* Your task: Below are some entries. Transcribe the lines from the one holding "11: (173, 126)" to the one holding "41: (159, 63)", inclusive, but not the pictures among them.

━━━━━━━━━━━━━━━━━━━━

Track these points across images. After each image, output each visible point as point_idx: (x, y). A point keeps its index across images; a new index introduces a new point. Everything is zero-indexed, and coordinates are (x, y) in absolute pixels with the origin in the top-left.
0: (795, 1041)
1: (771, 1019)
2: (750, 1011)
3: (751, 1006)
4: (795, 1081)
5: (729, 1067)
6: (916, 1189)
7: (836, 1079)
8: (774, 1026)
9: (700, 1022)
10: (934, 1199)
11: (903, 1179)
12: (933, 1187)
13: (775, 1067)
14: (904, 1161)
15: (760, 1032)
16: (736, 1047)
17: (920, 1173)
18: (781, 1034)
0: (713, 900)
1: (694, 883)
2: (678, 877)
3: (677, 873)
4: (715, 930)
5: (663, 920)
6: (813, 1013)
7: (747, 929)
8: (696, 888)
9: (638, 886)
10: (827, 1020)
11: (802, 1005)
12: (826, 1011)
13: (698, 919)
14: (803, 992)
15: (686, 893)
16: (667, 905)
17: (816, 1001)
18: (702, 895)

━━━━━━━━━━━━━━━━━━━━

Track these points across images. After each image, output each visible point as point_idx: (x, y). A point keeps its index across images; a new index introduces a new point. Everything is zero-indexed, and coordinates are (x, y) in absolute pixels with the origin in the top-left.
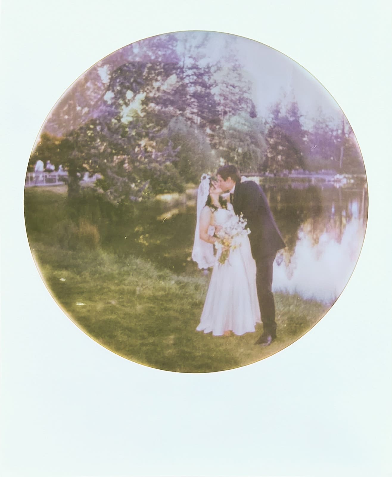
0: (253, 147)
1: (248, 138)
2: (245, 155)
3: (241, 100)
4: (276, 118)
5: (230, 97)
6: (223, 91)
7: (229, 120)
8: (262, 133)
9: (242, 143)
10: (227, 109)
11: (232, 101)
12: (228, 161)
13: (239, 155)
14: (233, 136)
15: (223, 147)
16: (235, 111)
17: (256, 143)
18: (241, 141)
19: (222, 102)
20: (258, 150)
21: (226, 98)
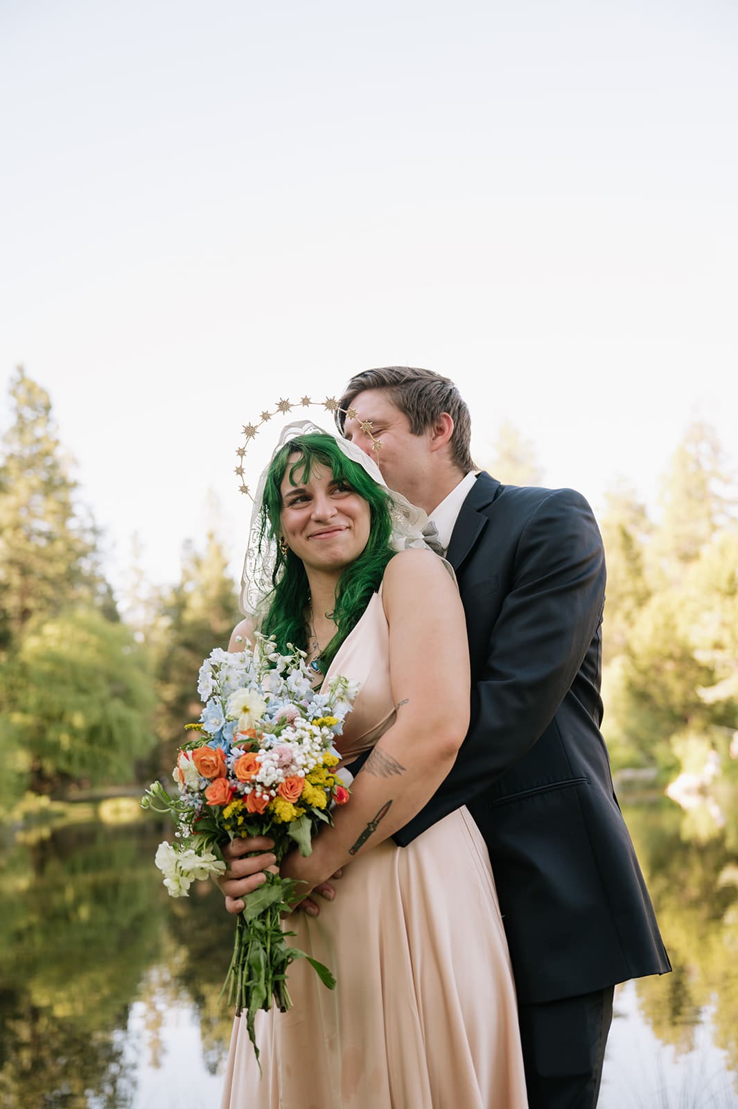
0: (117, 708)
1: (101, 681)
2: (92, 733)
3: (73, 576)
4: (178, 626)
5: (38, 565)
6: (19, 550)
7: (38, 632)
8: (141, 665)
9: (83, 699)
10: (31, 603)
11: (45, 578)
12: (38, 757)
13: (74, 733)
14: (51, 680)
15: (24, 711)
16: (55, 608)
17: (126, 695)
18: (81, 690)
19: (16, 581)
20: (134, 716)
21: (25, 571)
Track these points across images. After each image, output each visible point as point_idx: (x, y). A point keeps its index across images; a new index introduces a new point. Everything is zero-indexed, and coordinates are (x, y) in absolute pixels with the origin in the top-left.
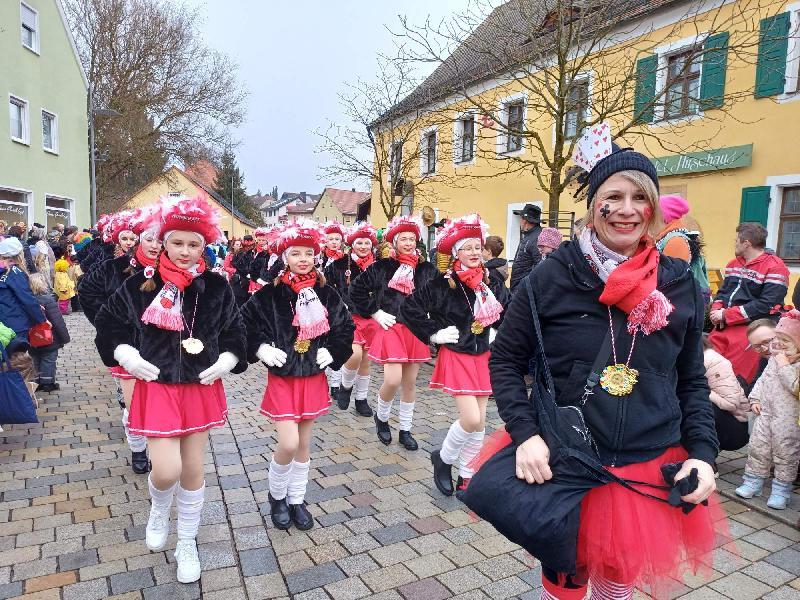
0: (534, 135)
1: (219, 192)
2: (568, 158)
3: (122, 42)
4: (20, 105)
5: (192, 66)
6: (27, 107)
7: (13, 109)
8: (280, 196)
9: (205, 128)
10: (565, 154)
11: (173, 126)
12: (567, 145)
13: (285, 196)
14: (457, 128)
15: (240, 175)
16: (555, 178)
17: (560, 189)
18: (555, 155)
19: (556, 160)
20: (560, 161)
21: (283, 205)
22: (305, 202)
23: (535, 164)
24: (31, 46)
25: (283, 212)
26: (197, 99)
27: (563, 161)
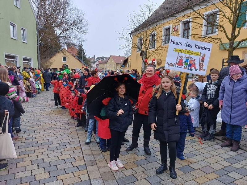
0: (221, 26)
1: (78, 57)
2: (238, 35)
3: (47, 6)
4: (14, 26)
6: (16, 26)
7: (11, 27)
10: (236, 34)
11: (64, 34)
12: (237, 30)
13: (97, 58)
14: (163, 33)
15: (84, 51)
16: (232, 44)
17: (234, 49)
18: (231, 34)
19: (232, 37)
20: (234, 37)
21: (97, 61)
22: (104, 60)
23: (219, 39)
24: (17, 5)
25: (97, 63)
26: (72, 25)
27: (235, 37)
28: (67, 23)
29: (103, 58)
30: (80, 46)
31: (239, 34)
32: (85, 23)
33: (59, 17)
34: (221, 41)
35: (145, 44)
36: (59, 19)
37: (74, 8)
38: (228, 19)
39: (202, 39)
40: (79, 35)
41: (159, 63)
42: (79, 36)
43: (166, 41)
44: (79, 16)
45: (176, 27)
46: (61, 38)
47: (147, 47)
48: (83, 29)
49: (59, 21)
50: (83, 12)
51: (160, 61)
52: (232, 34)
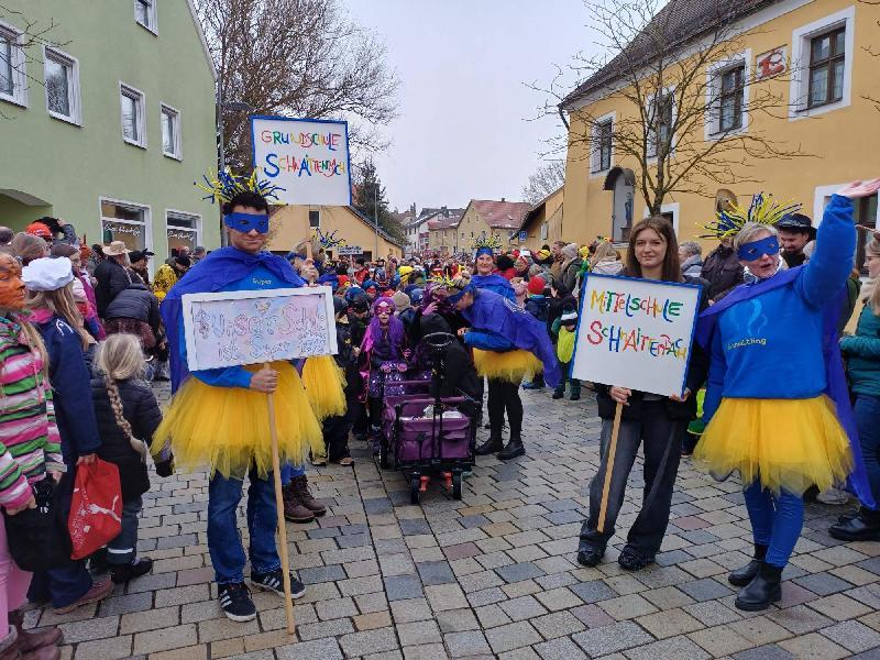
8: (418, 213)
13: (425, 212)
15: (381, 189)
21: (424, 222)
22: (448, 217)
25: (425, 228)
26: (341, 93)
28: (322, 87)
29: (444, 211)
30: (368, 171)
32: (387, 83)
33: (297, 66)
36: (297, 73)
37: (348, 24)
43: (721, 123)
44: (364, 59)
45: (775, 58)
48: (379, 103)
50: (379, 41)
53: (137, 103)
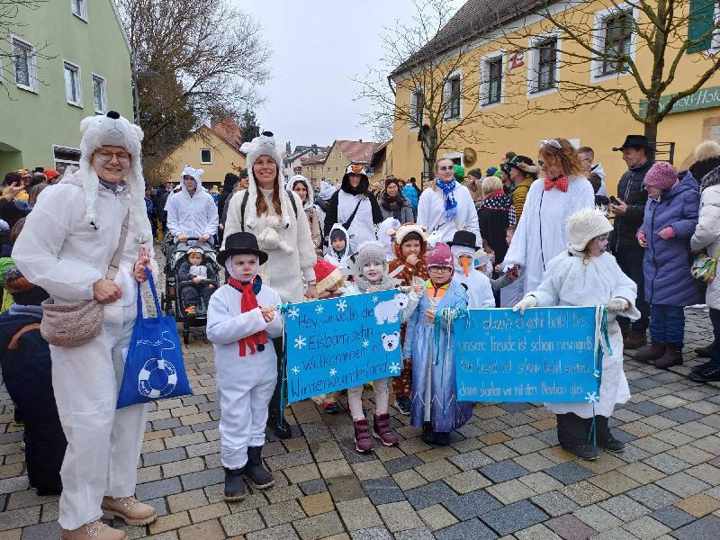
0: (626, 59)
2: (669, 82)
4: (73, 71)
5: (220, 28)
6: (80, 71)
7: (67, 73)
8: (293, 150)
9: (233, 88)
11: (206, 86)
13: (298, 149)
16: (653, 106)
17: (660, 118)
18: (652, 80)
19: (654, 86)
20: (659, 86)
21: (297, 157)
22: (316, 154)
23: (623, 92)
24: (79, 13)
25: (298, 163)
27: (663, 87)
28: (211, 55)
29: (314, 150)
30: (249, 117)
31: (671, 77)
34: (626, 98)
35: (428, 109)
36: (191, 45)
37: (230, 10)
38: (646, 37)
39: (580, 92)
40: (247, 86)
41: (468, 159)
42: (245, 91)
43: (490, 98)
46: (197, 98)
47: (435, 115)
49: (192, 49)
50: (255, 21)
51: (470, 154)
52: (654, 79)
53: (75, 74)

━━━━━━━━━━━━━━━━━━━━

* Exercise result:
11: (173, 126)
12: (567, 145)
13: (285, 196)
14: (457, 128)
15: (240, 175)
16: (555, 178)
17: (560, 189)
18: (555, 155)
19: (556, 160)
20: (560, 161)
21: (283, 205)
22: (305, 202)
23: (535, 164)
24: (31, 46)
25: (283, 212)
26: (197, 99)
27: (563, 161)
0: (221, 26)
1: (78, 57)
2: (238, 35)
3: (47, 6)
4: (14, 26)
6: (16, 26)
7: (11, 27)
10: (236, 34)
11: (64, 34)
12: (237, 30)
13: (97, 58)
14: (163, 33)
15: (84, 51)
16: (232, 44)
17: (234, 49)
18: (231, 34)
19: (232, 37)
20: (234, 37)
21: (97, 61)
22: (104, 60)
23: (219, 39)
24: (17, 5)
25: (97, 63)
26: (72, 25)
27: (235, 37)
28: (67, 23)
29: (103, 58)
30: (80, 46)
31: (239, 34)
32: (85, 23)
33: (59, 17)
34: (221, 41)
35: (145, 44)
36: (59, 19)
37: (74, 8)
38: (228, 19)
39: (202, 39)
40: (79, 35)
41: (159, 63)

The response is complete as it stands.